··· Records provided ···

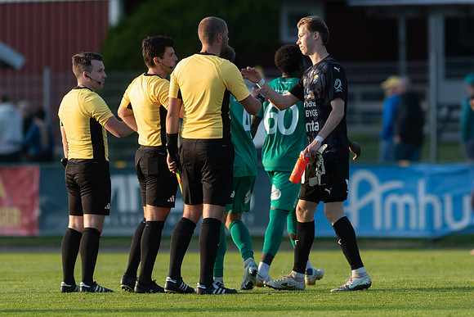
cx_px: 237
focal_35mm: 600
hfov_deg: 3.4
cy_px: 158
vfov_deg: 2.3
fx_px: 7901
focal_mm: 300
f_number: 3.2
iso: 640
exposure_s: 1/1600
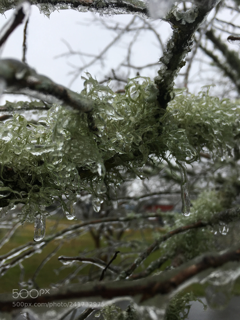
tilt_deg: +9.0
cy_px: 160
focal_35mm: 29
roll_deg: +0.3
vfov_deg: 61.7
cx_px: 120
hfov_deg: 48.2
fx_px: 268
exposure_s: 1/509
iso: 25
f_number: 2.2
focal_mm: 4.15
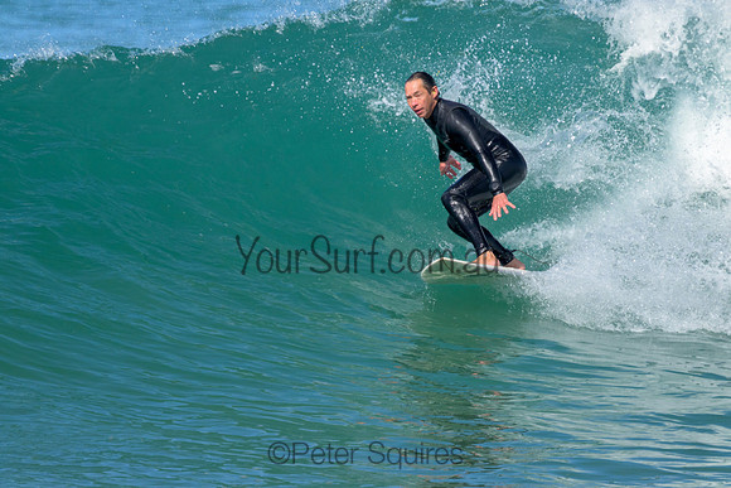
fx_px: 16247
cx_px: 366
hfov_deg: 2.6
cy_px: 244
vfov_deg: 1.7
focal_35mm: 800
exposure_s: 1/800
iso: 1250
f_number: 11
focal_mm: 800
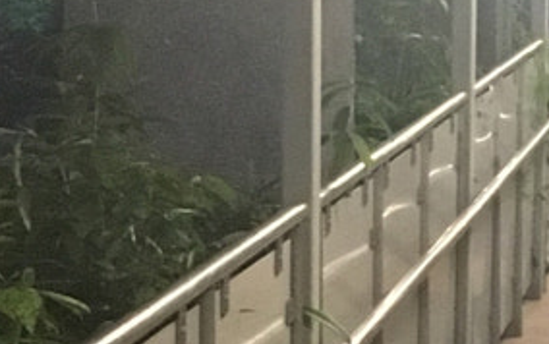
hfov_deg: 11.7
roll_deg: -0.3
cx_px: 735
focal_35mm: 173
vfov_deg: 7.6
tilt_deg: +0.9
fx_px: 2590
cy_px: 97
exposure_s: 1/17
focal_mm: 4.15
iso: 320
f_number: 2.2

···

#### [What is being asked]
In the records above, find the line with "roll_deg: +0.3" and copy from it through the last line exactly, without the pictures.

#### [Written solution]
roll_deg: +0.3
vfov_deg: 61.7
cx_px: 120
hfov_deg: 48.2
fx_px: 268
exposure_s: 1/509
iso: 25
f_number: 2.2
focal_mm: 4.15
fx_px: 16247
cx_px: 366
hfov_deg: 2.6
cy_px: 244
vfov_deg: 1.7
focal_35mm: 800
exposure_s: 1/800
iso: 1250
f_number: 11
focal_mm: 800
hfov_deg: 11.7
roll_deg: -0.3
cx_px: 735
focal_35mm: 173
vfov_deg: 7.6
tilt_deg: +0.9
fx_px: 2590
cy_px: 97
exposure_s: 1/17
focal_mm: 4.15
iso: 320
f_number: 2.2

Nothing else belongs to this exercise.